Le "dad blessing", ce comportement à bannir dans les familles (et en société)
"Féliciter" un papa parce qu’il sait changer les couches de l’enfant, ou s’occupe des devoirs peut sembler positif. C’est en réalité une autre façon de souligner la différence de ce qu’on attend des pères et des mères sans réellement faire changer les mentalités sur le sujet.
"Tu as de la chance avec Laurent, il t’aide beaucoup avec le bébé et il fait même le baby sitter !" Ces remarques dites sur le ton de l’admiration laissent pourtant un sentiment amer quand on est une femme : certes, il est bon d’avoir un enfant avec un papa impliqué, mais doit-il pour autant être érigé en héros quand il joue son rôle ?
Ce "dad blessing" qui enfonce un peu plus les femmes
Cet applaudissement, c’est ce qu’on appelle communément le "dad blessing", un comportement plus toxique qu’il n’y paraît. Pourquoi ? Parce qu’il souligne la différence de traitement réservée aux pères et aux mères : qu’elles travaillent ou non, les femmes héritent généralement de la responsabilité des soins et de rendre toute la famille heureuse en enfilant leur cape de mère parfaite au passage, quand les hommes sont soit disant mal équipés pour les tâches du quotidien. La moindre couche changée relèverait donc du truc "en plus" qu’ils parviennent à faire (whaou !)

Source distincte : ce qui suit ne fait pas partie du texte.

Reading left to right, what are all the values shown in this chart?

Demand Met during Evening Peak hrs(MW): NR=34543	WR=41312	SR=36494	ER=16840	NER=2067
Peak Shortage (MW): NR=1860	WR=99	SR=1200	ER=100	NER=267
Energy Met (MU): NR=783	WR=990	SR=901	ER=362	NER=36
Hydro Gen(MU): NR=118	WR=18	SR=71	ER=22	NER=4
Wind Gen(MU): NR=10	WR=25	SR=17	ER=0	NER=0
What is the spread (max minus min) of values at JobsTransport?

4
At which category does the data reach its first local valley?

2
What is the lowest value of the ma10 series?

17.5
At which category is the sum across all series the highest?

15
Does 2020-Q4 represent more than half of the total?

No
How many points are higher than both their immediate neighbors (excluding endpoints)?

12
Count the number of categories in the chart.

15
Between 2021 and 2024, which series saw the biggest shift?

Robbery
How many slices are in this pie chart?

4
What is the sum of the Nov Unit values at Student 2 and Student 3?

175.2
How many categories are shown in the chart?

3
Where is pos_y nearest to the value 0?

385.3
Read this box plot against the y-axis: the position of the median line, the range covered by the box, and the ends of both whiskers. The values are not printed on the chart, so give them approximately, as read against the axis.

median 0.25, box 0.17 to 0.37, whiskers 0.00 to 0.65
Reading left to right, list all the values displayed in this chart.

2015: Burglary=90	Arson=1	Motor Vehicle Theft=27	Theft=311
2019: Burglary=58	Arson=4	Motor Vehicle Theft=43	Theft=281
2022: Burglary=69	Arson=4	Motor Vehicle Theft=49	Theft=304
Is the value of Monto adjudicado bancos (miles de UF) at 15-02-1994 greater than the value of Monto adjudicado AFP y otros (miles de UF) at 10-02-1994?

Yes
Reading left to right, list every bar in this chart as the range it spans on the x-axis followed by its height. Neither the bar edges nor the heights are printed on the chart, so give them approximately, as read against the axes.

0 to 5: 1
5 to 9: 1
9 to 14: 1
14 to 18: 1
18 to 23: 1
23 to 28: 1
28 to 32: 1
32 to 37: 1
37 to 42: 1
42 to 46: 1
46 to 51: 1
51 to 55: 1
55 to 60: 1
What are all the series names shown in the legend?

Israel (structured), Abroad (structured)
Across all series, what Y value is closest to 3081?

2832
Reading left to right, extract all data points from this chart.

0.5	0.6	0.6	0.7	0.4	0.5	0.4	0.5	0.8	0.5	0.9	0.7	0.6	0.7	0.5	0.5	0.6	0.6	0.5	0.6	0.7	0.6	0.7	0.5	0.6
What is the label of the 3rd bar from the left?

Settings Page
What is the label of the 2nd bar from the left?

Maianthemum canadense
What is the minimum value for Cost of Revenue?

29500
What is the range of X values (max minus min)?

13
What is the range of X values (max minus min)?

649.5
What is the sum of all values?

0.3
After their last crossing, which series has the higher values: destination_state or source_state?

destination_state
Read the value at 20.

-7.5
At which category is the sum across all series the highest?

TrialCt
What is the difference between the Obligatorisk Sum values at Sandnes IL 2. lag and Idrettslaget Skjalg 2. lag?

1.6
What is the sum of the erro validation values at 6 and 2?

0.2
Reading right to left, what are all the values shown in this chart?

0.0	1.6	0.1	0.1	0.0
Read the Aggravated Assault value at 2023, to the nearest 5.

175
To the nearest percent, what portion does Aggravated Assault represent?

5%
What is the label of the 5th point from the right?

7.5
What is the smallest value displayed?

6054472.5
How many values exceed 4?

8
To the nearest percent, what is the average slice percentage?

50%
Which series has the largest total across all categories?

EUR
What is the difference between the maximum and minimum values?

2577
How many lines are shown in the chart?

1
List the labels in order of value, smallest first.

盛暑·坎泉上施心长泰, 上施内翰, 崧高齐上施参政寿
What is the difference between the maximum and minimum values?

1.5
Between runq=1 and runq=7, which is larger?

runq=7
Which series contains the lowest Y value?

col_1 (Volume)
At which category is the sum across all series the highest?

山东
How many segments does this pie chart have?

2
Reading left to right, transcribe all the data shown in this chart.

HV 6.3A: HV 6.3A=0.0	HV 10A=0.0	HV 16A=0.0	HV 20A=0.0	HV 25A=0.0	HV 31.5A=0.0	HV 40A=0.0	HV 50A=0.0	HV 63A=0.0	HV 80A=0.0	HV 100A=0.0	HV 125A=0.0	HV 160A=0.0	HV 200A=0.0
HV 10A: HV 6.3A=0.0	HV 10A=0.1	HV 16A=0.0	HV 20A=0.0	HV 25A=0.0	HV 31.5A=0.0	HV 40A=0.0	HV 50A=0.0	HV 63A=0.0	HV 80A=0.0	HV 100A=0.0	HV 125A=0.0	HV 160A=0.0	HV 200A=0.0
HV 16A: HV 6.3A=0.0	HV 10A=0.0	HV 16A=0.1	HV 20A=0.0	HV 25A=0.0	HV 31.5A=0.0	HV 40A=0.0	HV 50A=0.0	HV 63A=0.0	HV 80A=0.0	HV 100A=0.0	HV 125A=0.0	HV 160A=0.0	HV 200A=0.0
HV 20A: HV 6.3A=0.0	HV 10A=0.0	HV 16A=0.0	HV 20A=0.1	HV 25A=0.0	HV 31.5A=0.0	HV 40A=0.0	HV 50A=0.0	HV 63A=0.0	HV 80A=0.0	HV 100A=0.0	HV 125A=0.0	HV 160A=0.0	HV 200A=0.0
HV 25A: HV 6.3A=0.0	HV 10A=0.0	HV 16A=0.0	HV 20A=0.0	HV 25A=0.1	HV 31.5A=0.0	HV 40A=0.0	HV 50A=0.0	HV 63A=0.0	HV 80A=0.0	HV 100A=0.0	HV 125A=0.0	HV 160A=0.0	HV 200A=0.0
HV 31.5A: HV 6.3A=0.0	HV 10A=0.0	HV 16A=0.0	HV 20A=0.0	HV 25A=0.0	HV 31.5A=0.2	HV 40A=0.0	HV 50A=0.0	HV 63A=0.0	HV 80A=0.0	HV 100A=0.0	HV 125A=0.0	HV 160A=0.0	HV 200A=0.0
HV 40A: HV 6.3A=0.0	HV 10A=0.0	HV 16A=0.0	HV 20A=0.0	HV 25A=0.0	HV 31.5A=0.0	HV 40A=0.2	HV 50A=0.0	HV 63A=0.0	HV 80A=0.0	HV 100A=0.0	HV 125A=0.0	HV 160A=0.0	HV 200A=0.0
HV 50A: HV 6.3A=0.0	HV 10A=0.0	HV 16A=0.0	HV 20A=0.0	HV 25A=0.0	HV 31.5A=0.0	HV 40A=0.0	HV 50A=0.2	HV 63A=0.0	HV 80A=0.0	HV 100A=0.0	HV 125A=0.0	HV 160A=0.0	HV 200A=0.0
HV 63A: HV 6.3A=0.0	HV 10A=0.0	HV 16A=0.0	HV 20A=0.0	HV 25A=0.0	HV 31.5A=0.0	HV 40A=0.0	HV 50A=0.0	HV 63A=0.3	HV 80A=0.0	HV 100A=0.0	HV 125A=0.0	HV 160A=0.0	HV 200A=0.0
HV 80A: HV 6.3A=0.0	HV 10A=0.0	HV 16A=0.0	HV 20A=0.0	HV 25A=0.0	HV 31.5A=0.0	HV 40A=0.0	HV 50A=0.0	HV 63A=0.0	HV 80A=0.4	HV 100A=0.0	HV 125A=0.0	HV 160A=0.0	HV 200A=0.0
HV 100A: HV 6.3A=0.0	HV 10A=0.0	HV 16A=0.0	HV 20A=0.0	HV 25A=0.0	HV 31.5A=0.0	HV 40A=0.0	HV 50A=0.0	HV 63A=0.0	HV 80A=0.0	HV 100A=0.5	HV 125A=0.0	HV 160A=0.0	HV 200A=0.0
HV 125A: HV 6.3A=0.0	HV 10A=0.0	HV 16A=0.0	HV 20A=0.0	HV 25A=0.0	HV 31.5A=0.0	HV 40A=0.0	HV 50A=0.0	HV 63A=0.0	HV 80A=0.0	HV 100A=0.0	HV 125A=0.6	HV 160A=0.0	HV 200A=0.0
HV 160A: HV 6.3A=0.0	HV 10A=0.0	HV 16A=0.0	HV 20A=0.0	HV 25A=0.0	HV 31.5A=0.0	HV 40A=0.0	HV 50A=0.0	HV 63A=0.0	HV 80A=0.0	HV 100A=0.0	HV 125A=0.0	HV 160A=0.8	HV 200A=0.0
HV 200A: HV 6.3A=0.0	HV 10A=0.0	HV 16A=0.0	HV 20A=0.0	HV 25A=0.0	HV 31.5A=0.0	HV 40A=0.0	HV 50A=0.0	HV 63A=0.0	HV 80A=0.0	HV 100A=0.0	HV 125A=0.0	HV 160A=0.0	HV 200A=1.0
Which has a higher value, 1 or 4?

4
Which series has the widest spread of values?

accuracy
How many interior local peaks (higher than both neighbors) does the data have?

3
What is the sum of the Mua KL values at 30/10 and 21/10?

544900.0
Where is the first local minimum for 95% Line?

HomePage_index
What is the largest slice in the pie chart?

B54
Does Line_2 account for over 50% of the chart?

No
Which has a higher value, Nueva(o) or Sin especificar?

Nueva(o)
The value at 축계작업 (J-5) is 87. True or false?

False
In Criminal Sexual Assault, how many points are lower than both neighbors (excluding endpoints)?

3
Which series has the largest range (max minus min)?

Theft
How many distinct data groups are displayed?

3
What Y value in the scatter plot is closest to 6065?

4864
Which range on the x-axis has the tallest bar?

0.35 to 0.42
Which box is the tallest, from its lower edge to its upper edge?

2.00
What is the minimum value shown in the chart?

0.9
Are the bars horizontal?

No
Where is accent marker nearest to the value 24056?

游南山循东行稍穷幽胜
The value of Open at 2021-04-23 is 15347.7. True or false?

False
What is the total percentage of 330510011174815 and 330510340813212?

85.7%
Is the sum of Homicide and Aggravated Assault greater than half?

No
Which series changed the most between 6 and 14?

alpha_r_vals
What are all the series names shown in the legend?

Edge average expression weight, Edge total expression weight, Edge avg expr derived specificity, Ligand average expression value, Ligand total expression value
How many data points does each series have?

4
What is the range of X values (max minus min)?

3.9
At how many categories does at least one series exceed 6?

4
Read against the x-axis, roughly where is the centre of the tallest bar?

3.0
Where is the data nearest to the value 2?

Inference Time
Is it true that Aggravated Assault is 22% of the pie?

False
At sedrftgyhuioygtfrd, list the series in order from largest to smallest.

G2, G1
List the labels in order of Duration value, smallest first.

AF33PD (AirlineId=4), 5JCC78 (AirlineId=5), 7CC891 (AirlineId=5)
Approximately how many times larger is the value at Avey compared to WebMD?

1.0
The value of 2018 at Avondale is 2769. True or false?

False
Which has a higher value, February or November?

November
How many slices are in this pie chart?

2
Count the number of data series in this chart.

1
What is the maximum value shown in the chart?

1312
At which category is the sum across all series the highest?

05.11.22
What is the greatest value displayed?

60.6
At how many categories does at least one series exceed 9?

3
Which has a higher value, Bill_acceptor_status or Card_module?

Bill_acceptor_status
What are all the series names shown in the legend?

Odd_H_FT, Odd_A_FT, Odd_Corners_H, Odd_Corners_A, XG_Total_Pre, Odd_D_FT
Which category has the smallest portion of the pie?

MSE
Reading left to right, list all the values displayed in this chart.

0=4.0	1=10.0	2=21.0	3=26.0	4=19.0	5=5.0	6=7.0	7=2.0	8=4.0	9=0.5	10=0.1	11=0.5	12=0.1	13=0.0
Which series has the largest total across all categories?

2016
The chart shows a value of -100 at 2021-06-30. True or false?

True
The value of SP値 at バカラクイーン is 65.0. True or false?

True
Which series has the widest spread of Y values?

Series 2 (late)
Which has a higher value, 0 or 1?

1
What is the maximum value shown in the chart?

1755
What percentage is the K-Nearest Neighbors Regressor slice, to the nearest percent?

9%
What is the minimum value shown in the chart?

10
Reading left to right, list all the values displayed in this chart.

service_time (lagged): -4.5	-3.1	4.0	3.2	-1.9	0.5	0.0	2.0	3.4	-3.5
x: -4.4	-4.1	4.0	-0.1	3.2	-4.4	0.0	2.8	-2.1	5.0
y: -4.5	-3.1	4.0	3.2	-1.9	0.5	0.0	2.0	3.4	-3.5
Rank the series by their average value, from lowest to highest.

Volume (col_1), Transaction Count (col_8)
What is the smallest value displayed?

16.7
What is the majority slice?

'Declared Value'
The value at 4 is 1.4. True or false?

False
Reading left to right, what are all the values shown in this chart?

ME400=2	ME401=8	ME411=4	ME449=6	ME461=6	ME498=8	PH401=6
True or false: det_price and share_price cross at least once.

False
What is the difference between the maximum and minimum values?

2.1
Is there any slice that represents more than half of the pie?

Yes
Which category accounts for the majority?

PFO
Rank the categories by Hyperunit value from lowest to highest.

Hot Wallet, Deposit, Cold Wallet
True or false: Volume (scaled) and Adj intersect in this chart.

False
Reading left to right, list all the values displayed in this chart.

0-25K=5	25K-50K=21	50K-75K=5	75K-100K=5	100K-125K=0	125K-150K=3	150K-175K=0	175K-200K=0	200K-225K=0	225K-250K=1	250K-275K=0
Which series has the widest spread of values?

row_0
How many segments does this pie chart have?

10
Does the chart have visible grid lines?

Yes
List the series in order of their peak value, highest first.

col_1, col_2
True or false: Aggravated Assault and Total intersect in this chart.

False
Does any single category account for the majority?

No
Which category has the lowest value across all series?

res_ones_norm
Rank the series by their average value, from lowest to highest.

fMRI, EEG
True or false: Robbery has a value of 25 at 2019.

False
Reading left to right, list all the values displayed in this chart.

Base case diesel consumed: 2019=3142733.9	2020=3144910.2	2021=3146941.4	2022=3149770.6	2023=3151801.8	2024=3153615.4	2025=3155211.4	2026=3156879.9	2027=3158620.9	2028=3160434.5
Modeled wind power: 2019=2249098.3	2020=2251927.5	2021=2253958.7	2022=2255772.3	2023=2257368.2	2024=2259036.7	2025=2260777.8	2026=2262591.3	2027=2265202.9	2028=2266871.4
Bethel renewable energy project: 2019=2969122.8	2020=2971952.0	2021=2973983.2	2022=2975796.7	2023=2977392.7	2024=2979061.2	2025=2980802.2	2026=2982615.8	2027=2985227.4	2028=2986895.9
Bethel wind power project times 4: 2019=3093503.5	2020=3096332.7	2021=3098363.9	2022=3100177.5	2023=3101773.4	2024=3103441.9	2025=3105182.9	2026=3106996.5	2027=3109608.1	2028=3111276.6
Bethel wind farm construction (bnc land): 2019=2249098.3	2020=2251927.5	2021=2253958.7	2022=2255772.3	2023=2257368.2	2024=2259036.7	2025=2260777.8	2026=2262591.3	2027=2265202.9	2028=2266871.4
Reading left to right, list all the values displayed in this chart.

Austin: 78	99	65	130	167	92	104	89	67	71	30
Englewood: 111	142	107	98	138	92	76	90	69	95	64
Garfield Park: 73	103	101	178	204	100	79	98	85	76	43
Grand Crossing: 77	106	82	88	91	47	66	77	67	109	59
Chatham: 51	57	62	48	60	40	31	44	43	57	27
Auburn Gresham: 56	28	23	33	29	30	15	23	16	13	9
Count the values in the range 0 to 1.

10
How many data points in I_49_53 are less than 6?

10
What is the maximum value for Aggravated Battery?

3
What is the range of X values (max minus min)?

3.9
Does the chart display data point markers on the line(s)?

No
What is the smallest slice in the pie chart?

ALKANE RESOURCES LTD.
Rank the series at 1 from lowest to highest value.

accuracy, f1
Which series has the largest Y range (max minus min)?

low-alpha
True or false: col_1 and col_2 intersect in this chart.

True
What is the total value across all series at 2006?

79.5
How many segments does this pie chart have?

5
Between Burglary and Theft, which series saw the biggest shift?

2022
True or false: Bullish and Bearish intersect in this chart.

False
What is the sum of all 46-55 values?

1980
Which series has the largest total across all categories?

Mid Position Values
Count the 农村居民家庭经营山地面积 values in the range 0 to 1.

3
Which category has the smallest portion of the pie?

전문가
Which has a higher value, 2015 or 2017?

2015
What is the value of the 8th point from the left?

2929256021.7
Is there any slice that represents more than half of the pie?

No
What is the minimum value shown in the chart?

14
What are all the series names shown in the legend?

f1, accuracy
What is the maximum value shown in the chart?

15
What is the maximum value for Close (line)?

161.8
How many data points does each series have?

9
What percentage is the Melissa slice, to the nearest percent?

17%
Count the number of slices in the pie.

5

Malgré une évolution des papas, (qui sont plus impliqués que les générations précédentes) rappelons tout de même que les mères sont toujours plus attendues au tournant. Comme le révèle la sociologue Illana Weizman dans le média Parents.fr :
"Si les pères font des bêtises avec leurs enfants, c’est comique ou mignon. Si une mère fait le moindre écart, c’est vu comme une défaillance".
L’autre problème du dad blessing, c’est qu’il s’invite aussi dans le monde professionnel, pénalisant là aussi les mères. Ainsi, après avoir bénéficié d’un congé plus long que le père, la mère, déjà éloignée plus longtemps du monde professionnel est souvent celle qui adapte son emploi du temps aux absences (enfant malade, etc. ) Mais si cela est perçu comme normal pour la société, un père qui prend un congé pour enfant malade est aujourd’hui valorisé. A quel titre ?
Les nouveaux pères, une belle image dont il ne faut pas se contenter
La sociologue prévient également : cette image de nouveaux papas peut aussi être trompeuse. Ainsi, on valorise volontiers les pères qui s’investissent davantage, mais dans les faits, le changement se fait attendre. Concrètement, aujourd’hui seules 35% des tâches parentales en moyenne sont prises en charge par les pères au sein des couples hétérosexuels (et ce sont souvent les plus gratifiantes, non pas les prises de rendez vous, etc).
"Ces pères sont des licornes, pas du tout représentatives de la classe sociale des pères. Le fait de prendre un congé parental n’est pas la norme, il ne faut donc pas se focaliser sur eux" soutient-elle.
Par ailleurs, pour un père qui joue avec sa fille, qui fait les soins de son bébé ou s’implique dans les devoir de son grand, qui est le parent qui a pensé aux rendez vous médicaux, qui est passé à la pharmacie, a cherché davantage une nounou ou pris rendez vous avec le professeur ? Les mères, le plus souvent. La charge mentale est encore loin d’être partagée.
Et si nous arrêtions de complimenter un comportement normal ?
Pourquoi ne pas complimenter davantage les femmes, alors, pour tous leurs efforts ? Si un "mum blessing" serait bienvenu, la sociologue remet les pendules à l’heure :
"La solution n’est pas là, mais bien dans la répartition équitable des tâches. On ne devrait plus avoir à se faire encenser ou critiquer, mais que ça soit juste normal pour tout le monde de tout partager. On vivra alors plus sereinement nos maternités", soutient-elle.
La meilleure façon de remercier une mère de tout ce qu’elle fait pour soutenir sa famille n’est pas de l’applaudir en effet. Ni de changer une couche comme un don de soi. Mais d’en faire autant qu’elle, sans attendre une pluie de compliments.